== Records for this exercise ==
↓
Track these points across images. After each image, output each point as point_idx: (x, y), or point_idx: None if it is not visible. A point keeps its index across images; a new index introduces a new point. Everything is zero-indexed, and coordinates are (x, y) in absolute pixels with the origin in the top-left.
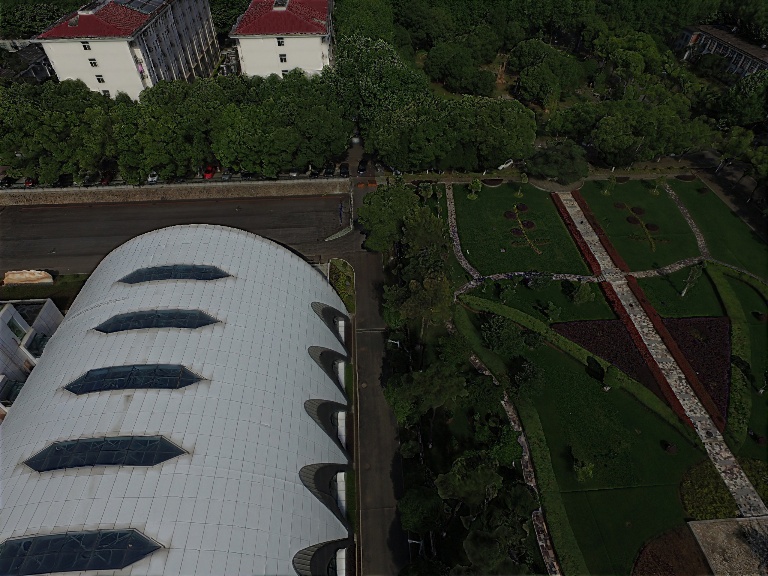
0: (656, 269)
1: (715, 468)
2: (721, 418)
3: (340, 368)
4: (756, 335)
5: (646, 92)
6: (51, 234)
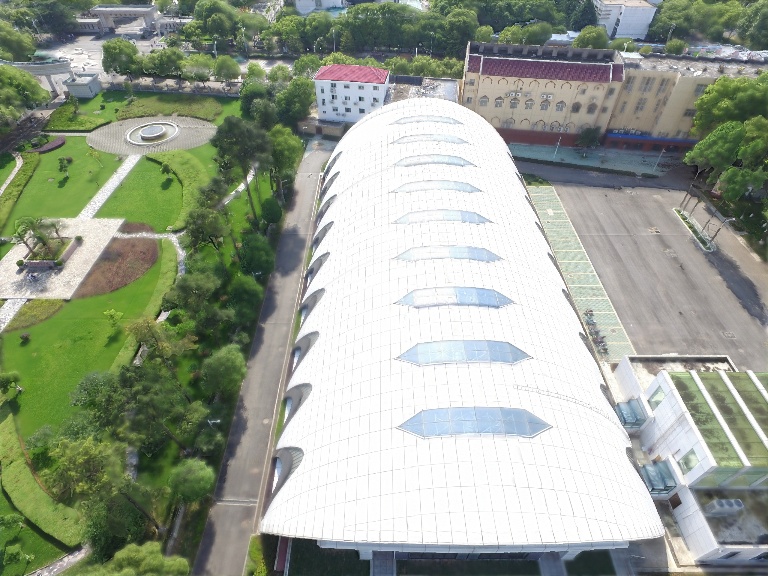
0: None
1: (7, 325)
2: None
3: None
4: None
5: None
6: None
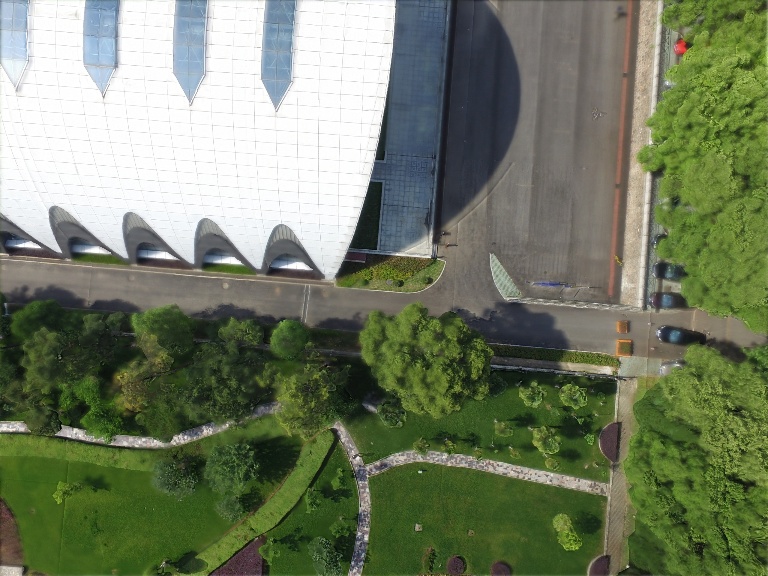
0: None
1: None
2: None
3: None
4: None
5: None
6: None
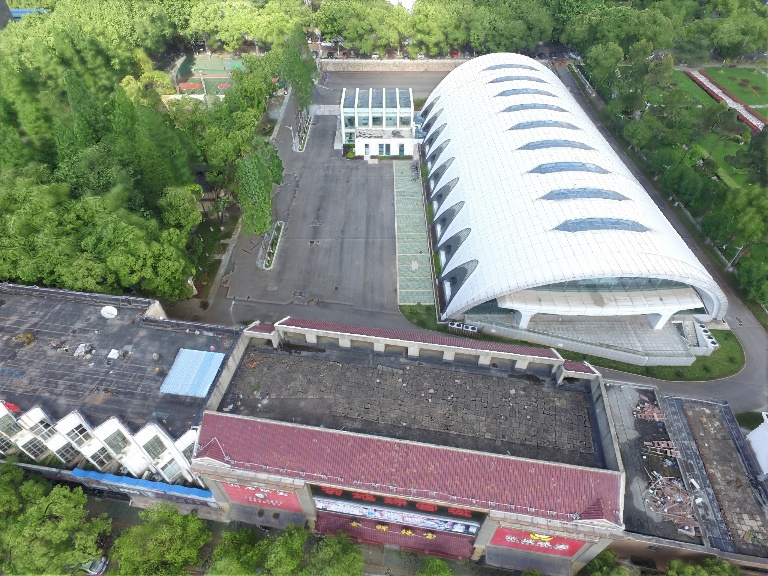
0: (762, 105)
1: None
2: None
3: None
4: None
5: (743, 19)
6: (370, 83)
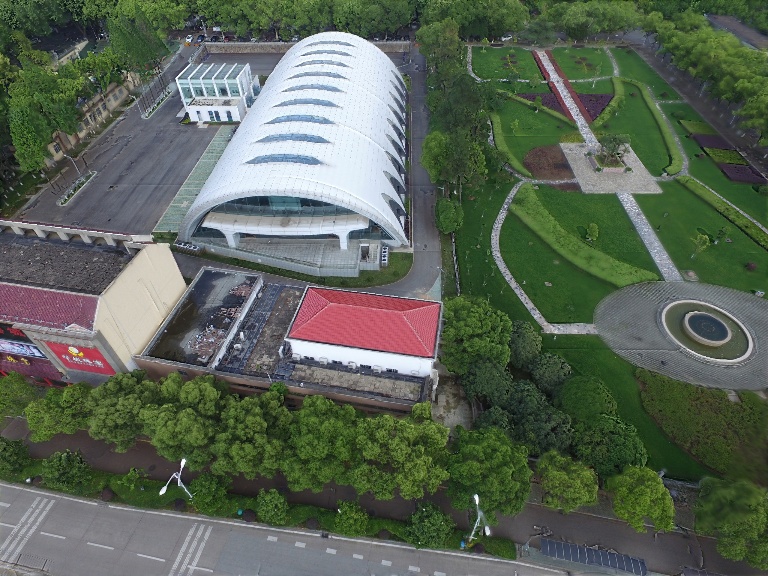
0: (583, 79)
1: (580, 132)
2: (590, 120)
3: None
4: (627, 101)
5: (611, 3)
6: (242, 63)
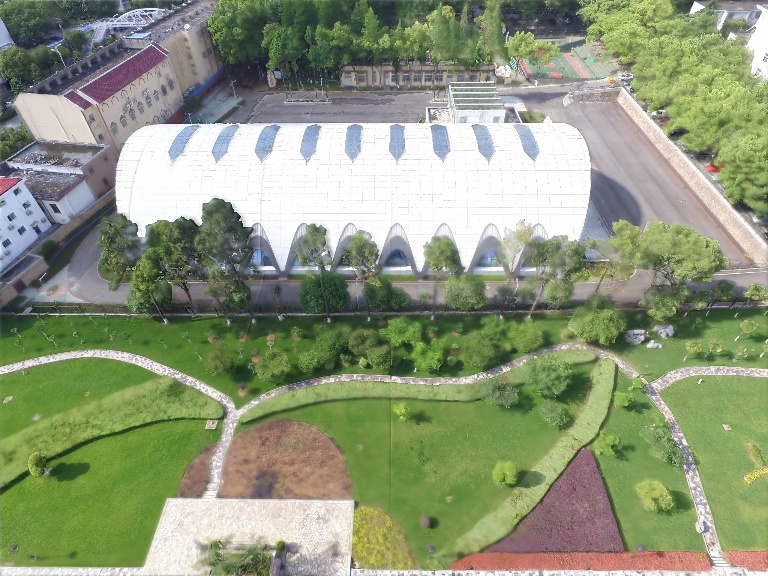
0: None
1: (404, 568)
2: None
3: (498, 268)
4: None
5: None
6: (597, 124)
↑
== Problem statement ==
Copy the records above line for line, leaving out the picture markers.

== Completed exercise ==
Track these points across images. After each image, output each point as point_idx: (x, y), or point_idx: None if it is not visible. A point keeps its index across images; a new index introduces a new point. Everything is zero-indexed, and coordinates are (x, y) in absolute pixels with the origin in the top-left.
0: (656, 269)
1: (715, 468)
2: (721, 418)
3: (340, 368)
4: (756, 335)
5: (646, 92)
6: (51, 234)
0: None
1: (7, 325)
2: None
3: None
4: None
5: None
6: None
0: None
1: None
2: None
3: None
4: None
5: None
6: None
0: (762, 105)
1: None
2: None
3: None
4: None
5: (743, 19)
6: (370, 83)
0: (583, 79)
1: (580, 132)
2: (590, 120)
3: None
4: (627, 101)
5: (611, 3)
6: (242, 63)
0: None
1: (404, 568)
2: None
3: (498, 268)
4: None
5: None
6: (597, 124)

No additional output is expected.